The problem. Set out every line of the material below as a numbered list, skipping blank lines and leaving out the pictures.

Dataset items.
-- -- --

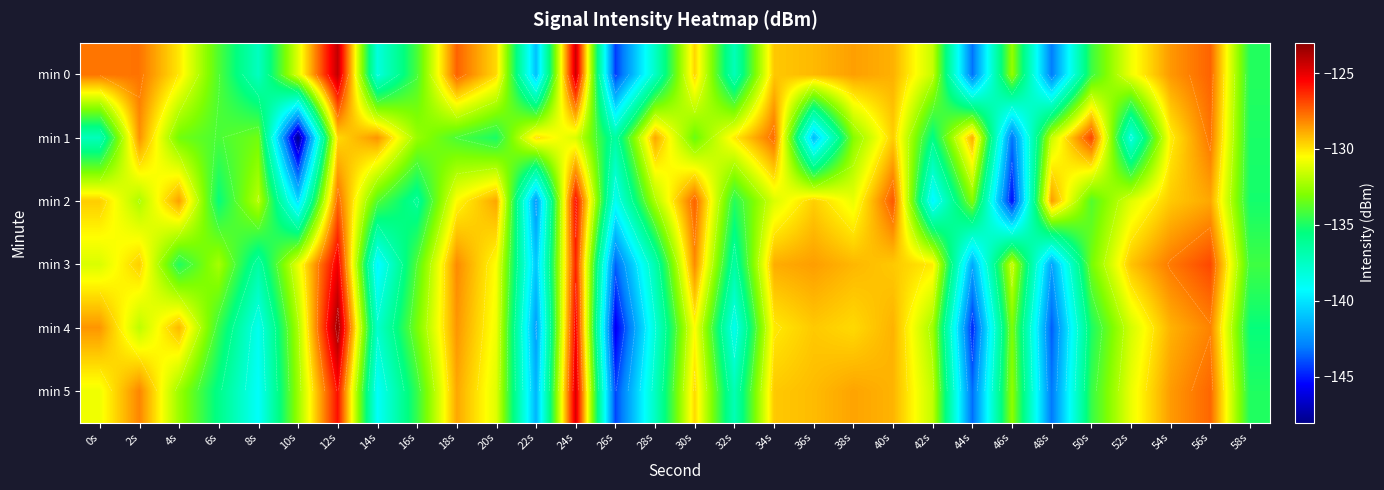

Which has a higher value, 24s or 40s?

24s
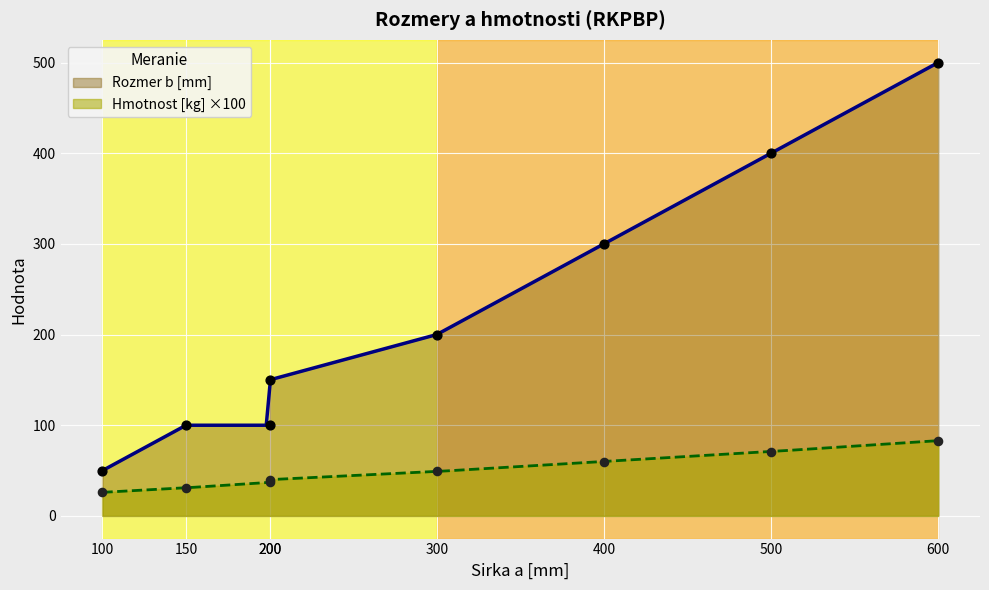

At how many categories does at least one series exceed 68?

7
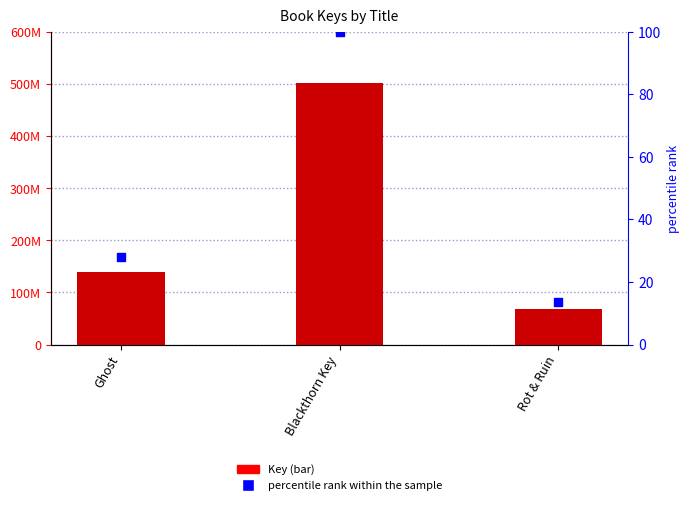

Is the value of Key at Blackthorn Key greater than the value of percentile rank within the sample at Rot & Ruin?

Yes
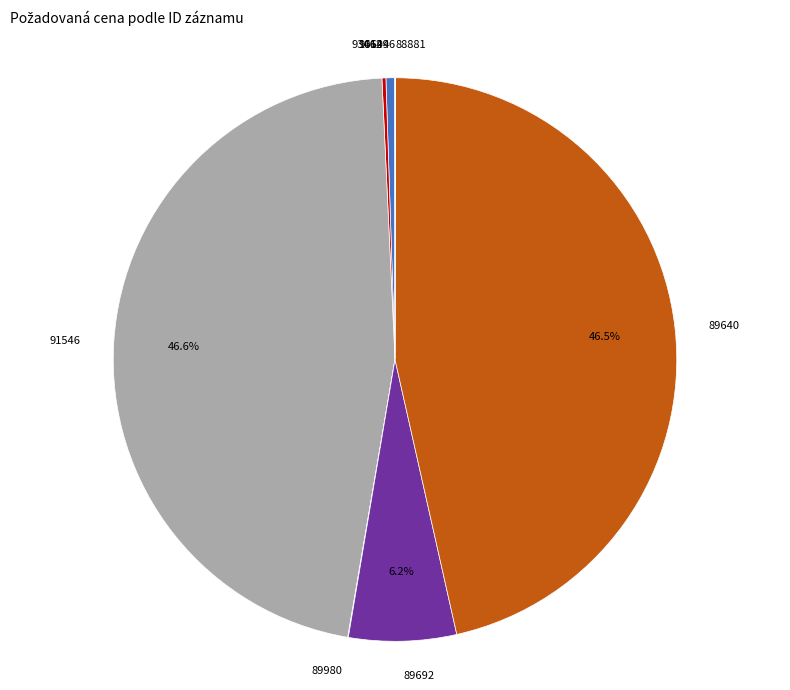

Which has a higher value, 96694 or 89692?

89692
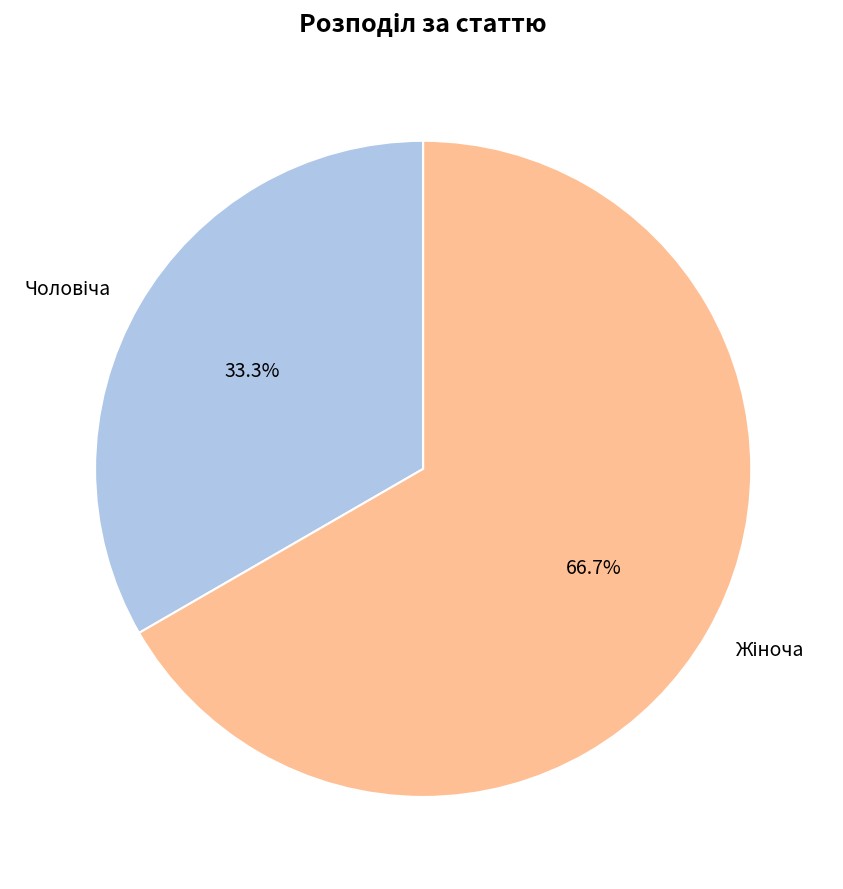

Is there any slice that represents more than half of the pie?

Yes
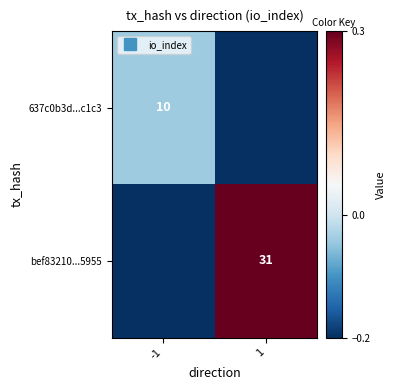

What is the difference between the highest and lowest values at 1?

0.5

-- -- --

Solution to the exercise.
1. Which has a higher value, 24s or 40s?
2. 24s
3. At how many categories does at least one series exceed 68?
4. 7
5. Is the value of Key at Blackthorn Key greater than the value of percentile rank within the sample at Rot & Ruin?
6. Yes
7. Which has a higher value, 96694 or 89692?
8. 89692
9. Is there any slice that represents more than half of the pie?
10. Yes
11. What is the difference between the highest and lowest values at 1?
12. 0.5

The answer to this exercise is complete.